Pero ¿es que la Reforma, tal como la concibieron y llevaron a cabo los protestantes, no constituía el único remedio a los males que afligían a la Iglesia? El profesor McNeill está convencido de que sí. Tras la extensa enumeración de «vicios», de «corrupciones» y de injusticias que carcomían a muchos sectores tanto en la jerarquía como al común de los fieles, el autor concluye afirmando que, vistas todas las circunstancias, el camino tomado por el protestantismo era el único en el que entonces se podía pensar. Estima igualmente que, en aquel marasmo de confusión teológica, de teorías conciliaristas y de concepciones filosóficas, la acusación católica de que los reformadores emprendieron su revolución no desde dentro, sino desde fuera de la Iglesia, no responde a la realidad.

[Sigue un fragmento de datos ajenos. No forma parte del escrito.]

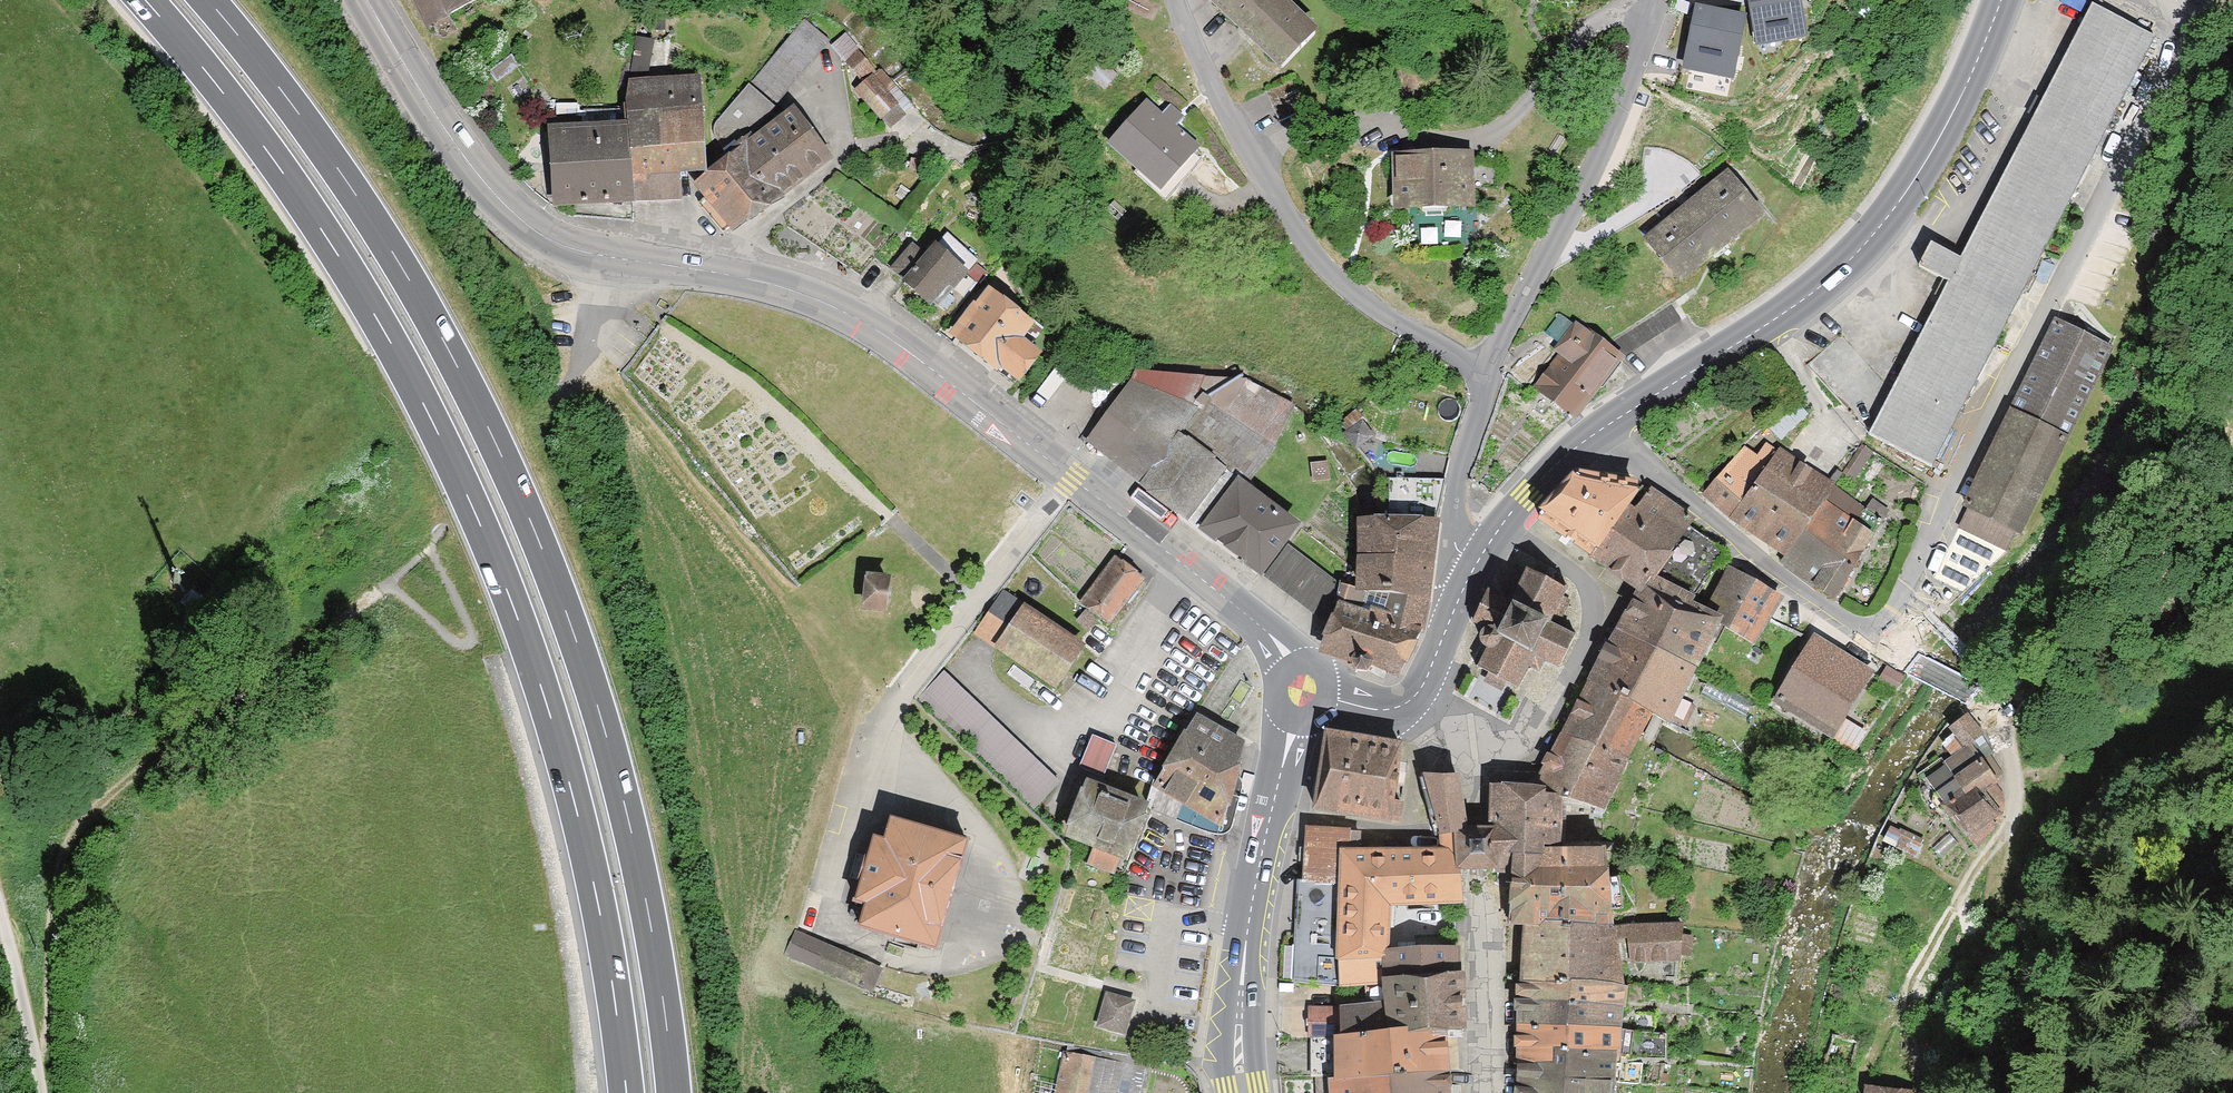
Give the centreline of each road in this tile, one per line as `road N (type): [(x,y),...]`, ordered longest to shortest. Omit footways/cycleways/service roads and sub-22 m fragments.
road 1 (motorway): [(144,0),(217,83),(338,254),(482,527),(575,802),(627,1092)]
road 2 (secondary): [(1300,691),(1264,628),(889,339),(763,283),(587,256),(530,230),(463,156),(365,0)]
road 3 (motorway): [(674,1092),(620,781),(524,506),(423,301),(375,223),(205,0)]
road 4 (residential): [(1882,647),(1947,492),(2034,339),(2179,38),(2119,0)]
road 5 (tertiary): [(1605,431),(1791,315),(1880,236),(1949,129),(2004,0)]
road 6 (residential): [(1249,163),(1321,122),(1486,138),(1529,105),(1564,54),(1607,19),(1657,18)]
road 7 (secondary): [(1245,1092),(1238,1049),(1246,940),(1300,691)]
road 8 (residential): [(1406,703),(1483,741),(1507,744),(1545,727),(1586,647),(1592,595),(1555,557),(1505,527)]
road 9 (residential): [(1494,371),(1594,180),(1657,18)]
road 10 (residential): [(1605,431),(1882,647)]
road 11 (residential): [(1494,371),(1419,342),(1351,296),(1285,221),(1249,163)]
road 12 (track): [(2232,578),(2069,664),(1971,692)]
road 13 (residential): [(1464,587),(1460,492),(1494,371)]
road 14 (track): [(0,860),(50,1062)]
road 15 (residential): [(1478,1092),(1476,887)]
road 16 (residential): [(1249,163),(1177,0)]
road 17 (tertiary): [(1505,527),(1605,431)]
road 18 (tertiary): [(1406,703),(1419,692),(1464,587)]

La respuesta a esta pregunta depende en gran parte del punto de partida de cada escritor y de la concepción de Iglesia que profese. La de McNeill es, por no decir otra cosa, pobre y poco consonante con la tradición cristiana de esa institución. “En la historia de los pueblos, dice, pueden ocurrir crisis en las que la revolución es el único camino que queda para un gobierno decente y la única salvación política para los pueblos. En tales casos, no se nos ocurre llamar traidores sino patriotas a los jefes de la revolución”. Este mezquino concepto del papel que ha de jugar la sociedad fundada por Cristo en la tierra, señala la pauta de su existencia en la historia. Si la Iglesia no es más que eso (una sociedad humana, más o menos querida por Cristo, pero abandonada a sus propios recursos; la Reforma protestante puede parecer justificada. Si, por el contrario, mantenemos que la Iglesia, fundada sobre la roca inconmovible de Pedro, lleva consigo promesas de perennidad, el raciocinio falla por su misma base. El hombre no es quién para corregir la plana a Dios ni para decirle que ha llegado el momento en que sus garantías han dejado de ser una realidad y que, por lo tanto, estamos en la hora de las intervenciones humanas. «Lo trágico de la Reforma, escribe un católico que ha hecho lo posible por aminorar su responsabilidad ante la historia, consistió en que Lutero se dejara arrastrar por la lucha de los espíritus hasta el punto de abandonar no solamente las corrupciones que realmente existían en la Iglesia, sino a la Iglesia misma, fundada sobre Pedro y regida por los sucesores de los apóstoles. En otras palabras, en cometer aquello que para San Agustín era el pecado mayor del cristiano: levantar un altar contra otro altar y hacer pedazos el Cuerpo de Cristo».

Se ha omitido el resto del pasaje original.